Dude, I just saw a bird vs. squirrel fight. A car won.
That girl would be great looking if she lost 1000 pounds and cut off her head.
Please don't use social media to get back at me.
We had literally Just finished having sex when he handed me a plan B and said he lied about wearing a condom.
You spend 45 minutes trying to convince that pregnant girl you were with all night to have sex with you cause 'the worst had already happened.'
got woken up at 7:30 by a drunk girl asking me where she was... apparently she slept on my futon
she was in a cheetah costume
Smuggling a beer bottle full of vodka out of the bar with a tampon as a plug for the top of the bottle wasn't one of my classiest ideas... but your hangover proves it was resourceful and effective. Your welcome.
I went back to the party but by then they were all sitting on the floor in the dark listening to we are the champions on full blast.

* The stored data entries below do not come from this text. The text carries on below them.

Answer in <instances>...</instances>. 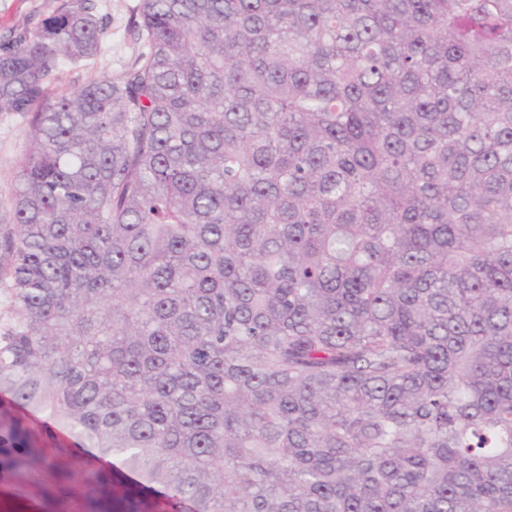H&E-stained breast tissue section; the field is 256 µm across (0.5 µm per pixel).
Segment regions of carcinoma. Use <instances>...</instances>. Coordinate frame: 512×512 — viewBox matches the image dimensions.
Returning a JSON list of instances; mask_svg holds the SVG:
<instances>
[{
    "label": "carcinoma",
    "mask_w": 512,
    "mask_h": 512,
    "mask_svg": "<svg viewBox=\"0 0 512 512\" xmlns=\"http://www.w3.org/2000/svg\"><path fill=\"white\" fill-rule=\"evenodd\" d=\"M94 0L0 43V483L56 512H512V0ZM45 413L83 448H41ZM111 458L112 464L98 465ZM95 3L103 21L100 52L84 67L62 66L51 85L56 93L92 79L119 74L143 50V42L132 25L134 19H139L141 0H97ZM28 133L26 117L15 112L0 113V201H7L12 194L16 158Z\"/></svg>",
    "instance_id": "obj_1"
}]
</instances>
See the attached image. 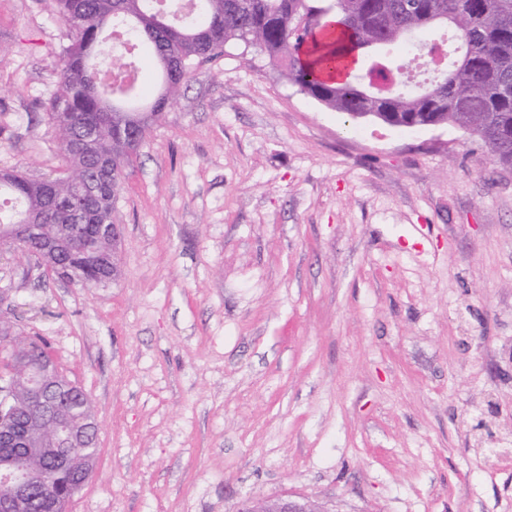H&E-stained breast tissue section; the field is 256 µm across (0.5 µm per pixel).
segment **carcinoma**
Returning a JSON list of instances; mask_svg holds the SVG:
<instances>
[{
  "instance_id": "1",
  "label": "carcinoma",
  "mask_w": 512,
  "mask_h": 512,
  "mask_svg": "<svg viewBox=\"0 0 512 512\" xmlns=\"http://www.w3.org/2000/svg\"><path fill=\"white\" fill-rule=\"evenodd\" d=\"M62 20L74 31L61 51L58 90L46 112L55 125L66 172L49 179L53 194L16 169L0 172V225L34 224L36 233L22 240H0L28 252L43 240L64 239L72 231L67 205L84 196L88 220L108 224L123 190L127 169L146 134L180 95L192 67L209 62L229 43L257 48L281 62L279 77L326 107L355 117L378 112L394 126L422 122L457 124L476 136L503 164L512 165V99L498 97V86L512 82V24L485 28V14L512 13V0H417L405 9L401 0H54ZM338 17L335 28L325 19ZM121 33L127 53L151 49L158 68L156 95L147 99L139 86L102 81L101 72L116 73L133 62L116 59L114 36ZM450 40L464 45L463 54L426 79L422 90L402 82L377 103L363 90L370 79L362 63L380 64L378 74L402 77L414 62L427 64L435 45ZM107 159L116 170L108 192H99L96 163ZM75 284L112 283V269L95 272L76 261L68 263ZM14 339L0 332V346L16 344L34 357L47 355L41 336ZM54 419L39 422L50 433L55 420L80 422L91 408L78 385ZM19 422L28 408L25 378L14 381Z\"/></svg>"
}]
</instances>
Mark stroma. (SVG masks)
<instances>
[{
  "mask_svg": "<svg viewBox=\"0 0 512 512\" xmlns=\"http://www.w3.org/2000/svg\"><path fill=\"white\" fill-rule=\"evenodd\" d=\"M73 33L0 0V170L65 163ZM254 50L198 66L128 170L120 278L0 247V312L90 396L68 512H512V165L455 125L352 119ZM68 269L71 274L74 275L75 278V284L79 285L81 287H89V286H100V285H107L112 283L116 279L112 280V267L106 268L104 270L100 271V277L106 279L105 283H101L100 285H96L95 279L98 278L96 275V272L92 268L87 267H81L76 261L71 260L68 263ZM238 512H328L305 496L284 494L276 498L245 496Z\"/></svg>",
  "mask_w": 512,
  "mask_h": 512,
  "instance_id": "1",
  "label": "stroma"
}]
</instances>
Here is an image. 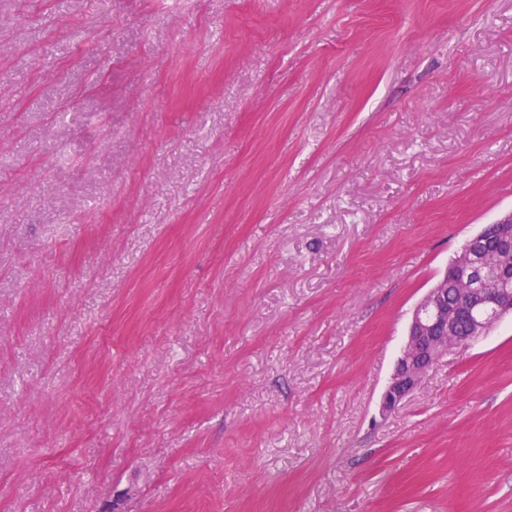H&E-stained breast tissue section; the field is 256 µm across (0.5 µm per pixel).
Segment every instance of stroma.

I'm so excited for post-beer fest chipotle. It will be better than scared shitless pre-go karting chipotle.
I just hip-checked Santa and stole his cab.
Good!!! I'm so proud of you for not snorting alcohol. Big girl steps.
You know, this is NOT how I pictured my life would be when I was younger, and yet here we are.
My fuck buddy and I talked about Amelia Bedilia for ten minutes before having sex. I think I'm in love.
My first hangover at work. I'm officially an adult.